The Bumblebee Queen by April Pulley Sayre and illustrated by Patricia J. Wynne

An informative information story book that details the lifecycle of the Queen bee. Touches on hive life, pollination and human behaviour towards bees.

Deborah Hodge‘s Watch me Grow and Up we Grow (photographs by Brian Harris)

These books have special meaning as Deborah Hodge gifted them to our class when she visited in the fall! These books immerse us in the world of gardening and growing! One focuses on life on a small farm and the other looks at growing food in the city.

The Story of Frog Belly Rat Bone by Timothy Basil Ering

 In Cement Land, the promise of a packet of seeds is huge admist the gray drab world. Highlights the magic of watching seeds transform into plants!

The Gardener by Sarah Stewart and illustrated by David Small

Can a package of flower seeds bring happiness and beauty to a family during the Great Depression?

The Curious Garden by Peter Brown

Liam lives in the city and nurtures a struggling garden into a majestic green world. The power of a garden to invade (in the best of ways) stark city life.

Miss Rumphius by Barbara Cooney

We each need to do something to make the world a more beautiful place. Miss Rumphius spreads lupine seeds throughout the countryside and the resulting flowers have a transformative effect on everyone who stumbles upon them.

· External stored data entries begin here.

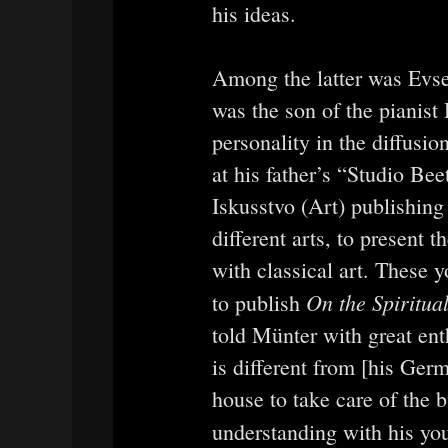
his ideas.
Among the latter was Evs
was the son of the pianis
personality in the diffusi
at his father’s “Studio Be
Iskusstvo (Art) publishin
different arts, to present 
with classical art. These
On the Spiritual
to publish
told Münter with great ent
is different from [his Ger
house to take care of the 
understanding with his you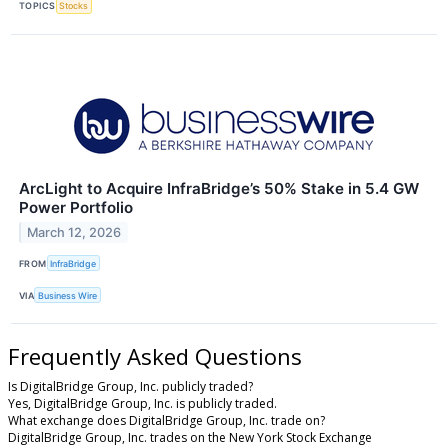
TOPICS
Stocks
ArcLight to Acquire InfraBridge’s 50% Stake in 5.4 GW
Power Portfolio
March 12, 2026
FROM
InfraBridge
VIA
Business Wire
Frequently Asked Questions
Is DigitalBridge Group, Inc. publicly traded?
Yes, DigitalBridge Group, Inc. is publicly traded.
What exchange does DigitalBridge Group, Inc. trade on?
DigitalBridge Group, Inc. trades on the New York Stock Exchange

Westlandia written by Paul Fleischman and illustrated by Kevin Hawkes

Wesley creates Weslandia, his own civilization using the plants he grows from some mysterious seeds and the products he makes from them.

A Seed is Sleepy by Dianna Aston and Sylvia Long

Poetic text and beautifully detailed illustrations introduce us to the wonder of both familiar and unfamiliar seeds.

The Imaginary Garden by Andrew Larsen and illustrated by Irene Luxbacher

When Theodora’s Grandfather must leave his beloved garden when he moves to an apartment, granddaughter and grandfather create a beautiful garden from seed to flower through the power of art and love.